After 3 dips in 3 days, this is the color card for the green persimmon dye. You can see the original fabric was very white. The literature on using persimmons says it makes fabrics water resistant and can be painted onto paper or fiber bowls. It was difficult to make the fabric soak up the persimmon after the first day and you could see the moisture bead on the linen piece. The dupioni silk piece didn’t react and there was very little color change on day 2 so I didn’t bother on day 3. The deepest change was on the rayon piece and I found that same thing using indigo. I’m thinking that rayon is going to be my fabric of choice.
We will pick persimmons again in a week or so, right before they start to turn color and see if that pick makes a difference. In the meantime, I have some experimenting to do with painting on the juice with and without mordants to see what comes out. I also haven’t tried stitching through this yet so more experimenting.

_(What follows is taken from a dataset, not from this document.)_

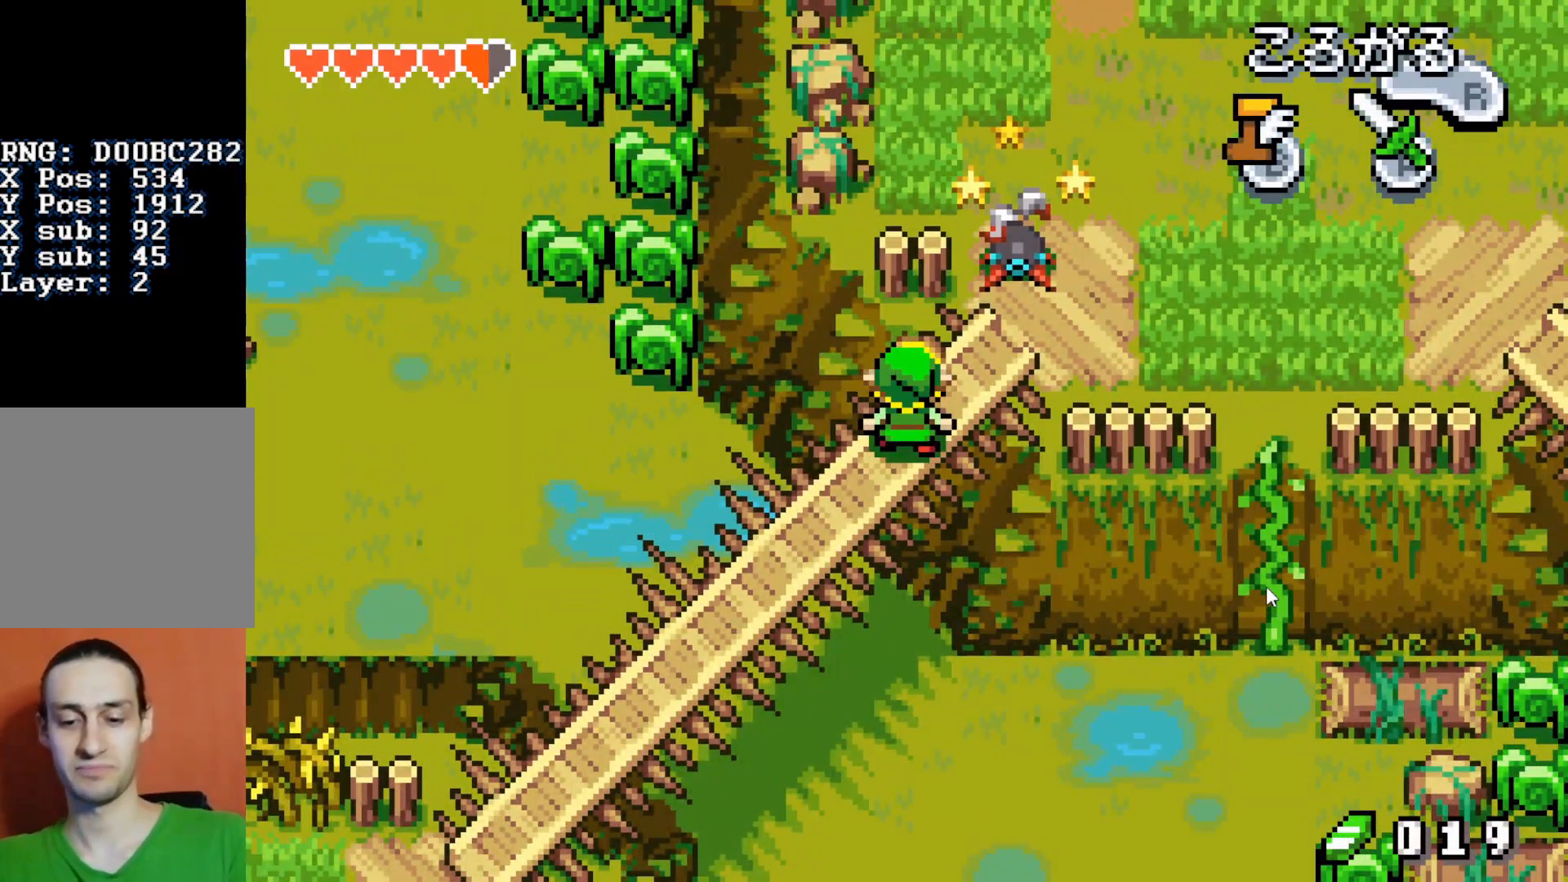
{"buttons": ["DPAD_DOWN", "DPAD_LEFT"], "events": []}
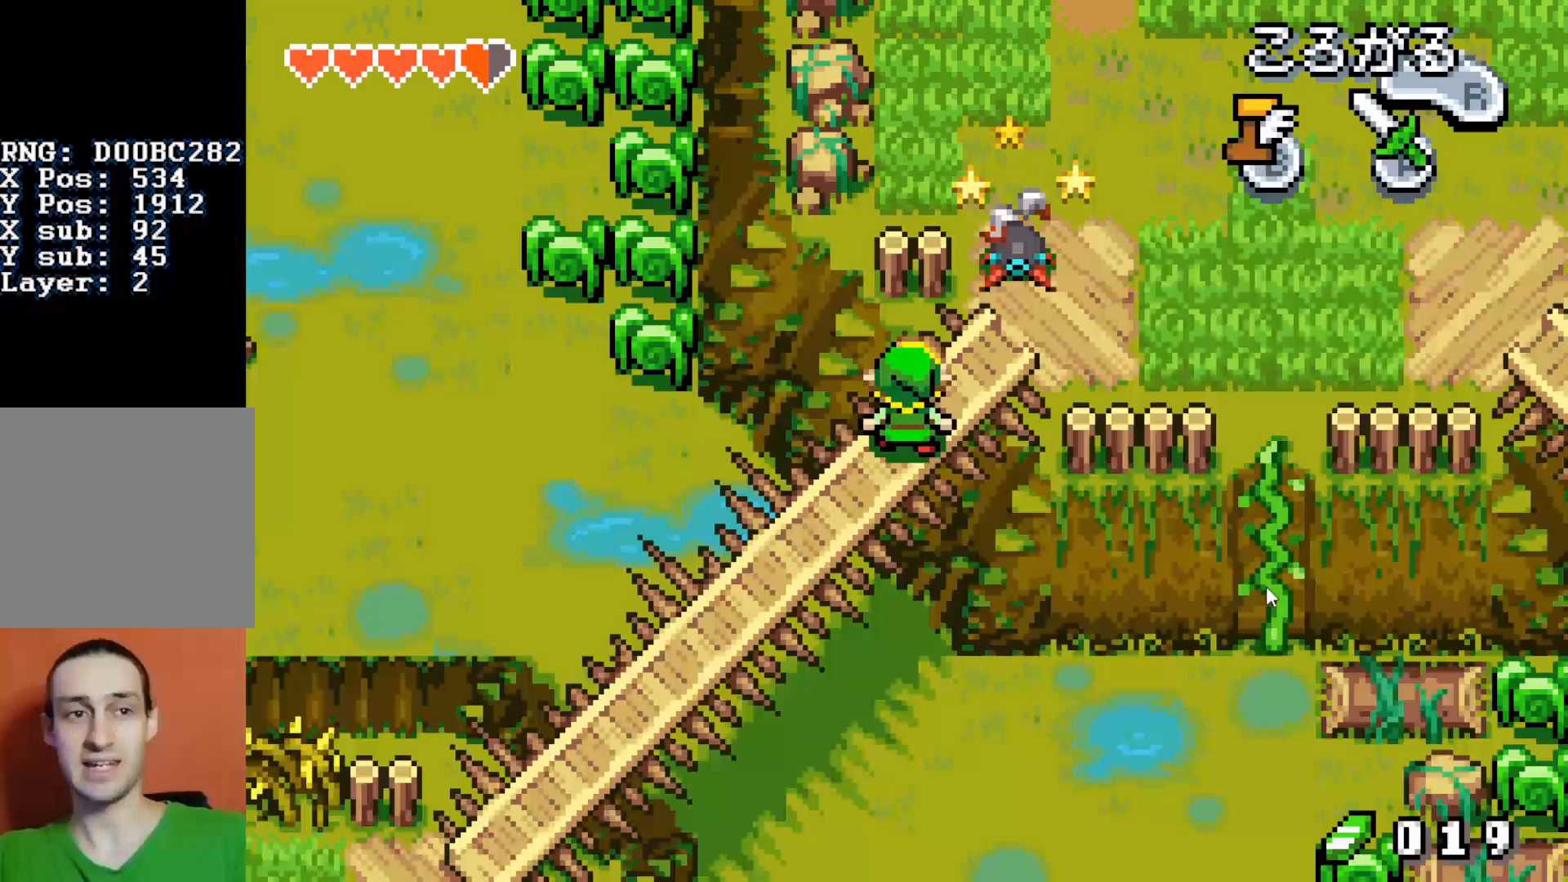
{"buttons": ["DPAD_DOWN", "DPAD_LEFT"], "events": []}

Just to let you know, my Texas persimmons gave an unsparing brown the riper they became. I think the tannins oxidized and yellow dyes in the fruit became part of the sugar richness and left only the brown portion. It will be interesting to see what you come up with…compared with these colors http://debmcclintock.me/2012/07/30/persimmon-revisited-or-still-searching-for-black/
Love your colors Deb. I have set aside some of this to ferment. I was hoping for the rich brown with the green fruit that they show on some Japanese blogs. I may have to send some emails for answers.